The SEC leased the space before Congress had approved funding for the big staff increase the agency was anticipating, and the SEC used “a deeply flawed and unsound process” to justify the deal, the report said.
The lease was not awarded competitively, and a document formally justifying it was prepared a month after the SEC had signed the contract, the report said. The document was backdated to give the impression that it was written just a few days after the lease was signed, the report said.
In an interview with the inspector general’s office, an unnamed SEC employee — one of many whose names were redacted in the report — said one of the assumptions the agency used was merely a “WAG”— a “wild-ass guess,” the report said.
The report gives fresh ammunition to the SEC’s critics at a time when the agency is already on the defensive. The SEC has been fighting for a budget increase and meeting resistance from some congressional Republicans who say the agency has been so badly mismanaged that it does not deserve the money.
The inspector general’s report focuses on a lease for Constitution Center, an office building in Southwest D.C. that formerly housed the Department of Transportation and had recently undergone an extensive renovation.
The SEC signed a deal for 900,000 square feet in July 2010, expecting that it would be adding 800 employees to handle its expanded responsibilities under the law Congress passed to overhaul the regulation of Wall Street.
The Dodd-Frank Act, which was meant to respond to the mortgage meltdown and financial crisis, authorized but did not guarantee a budget increase for the agency. The funding did not materialize.
The SEC relinquished about 600,000 square feet to the landlord for other tenants, but it is still responsible for other space being readied for occupancy next year.
In March, the SEC told private landlord David Nassif Associates that it was trying to sublease 342,000 square feet covered by its lease but had not succeeded in finding a tenant, the report said.
The landlord has asserted that the SEC owes it $94 million in damages, but the SEC denies that any damages are owed, the report says.
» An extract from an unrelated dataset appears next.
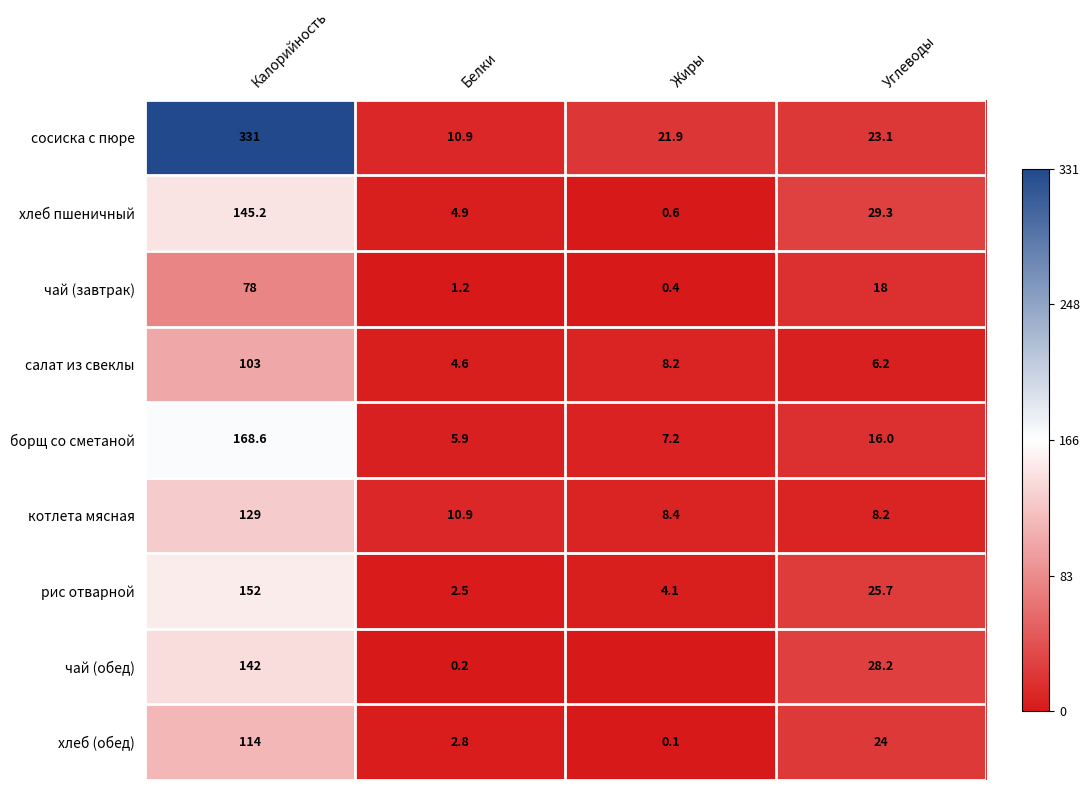

Between Калорийность and Углеводы, which series saw the biggest shift?

сосиска с пюре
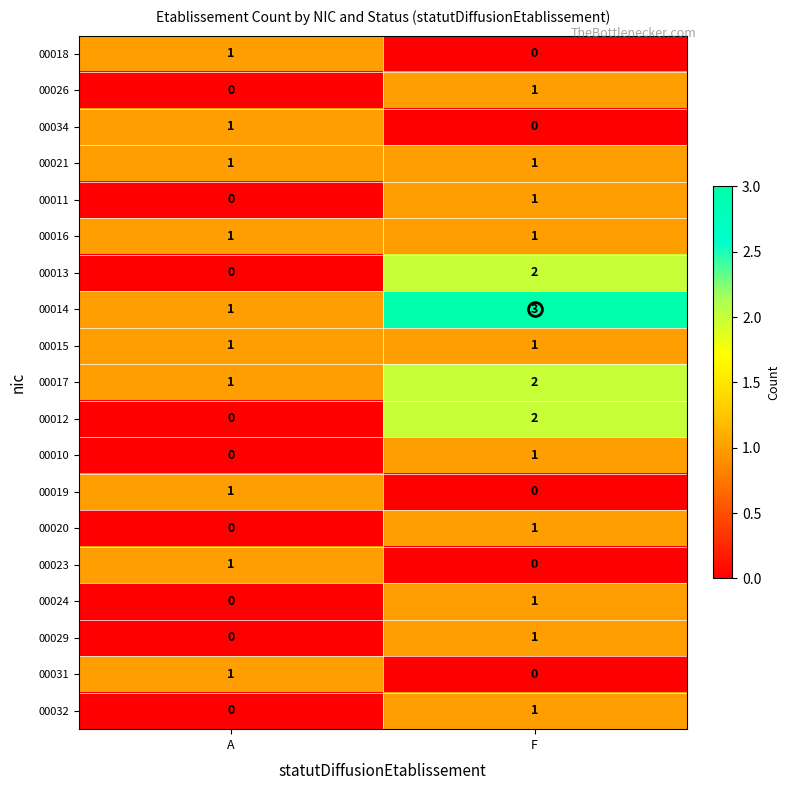

Rank the categories by 00018 value from lowest to highest.

F, A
The alleged damages include brokerage commissions the landlord incurred, borrowing costs and expenses for finishing space the SEC never occupied.
“We are currently reviewing the Inspector General’s report about the way in which the leasing process for Constitution Center was handled,” SEC spokesman John Nester said in a statement.
The SEC is “moving forward to implement” the inspector general’s recommendations, Nester said.
Those include considering disciplinary action against SEC officials, “up to and including dismissal,” the report said.
Another SEC employee testified that management in the agency’s Office of Administrative Services had “grandiose plans” and “was significantly influenced by the upscale nature” of Constitution Center, the report said.
The building features limestone floors, marble walls, and a landscaped courtyard, the report said. “The facility promised abundant daylighting, panoramic views of the city and surrounding region and an open plaza . . . that had been transformed into a one acre private garden,” the report said.
Even assuming the agency would have the money to add 800 employees, the estimates of how much space it would need were “wildly inflated,” the report said.
The handling of the lease “represents another in a long history of missteps and misguided leasing decisions by the agency,” the report said.
For example, the report said, the SEC disclosed in 2005 that it had found about $48 million of unbudgeted costs associated with construction of its headquarters next to Union Station.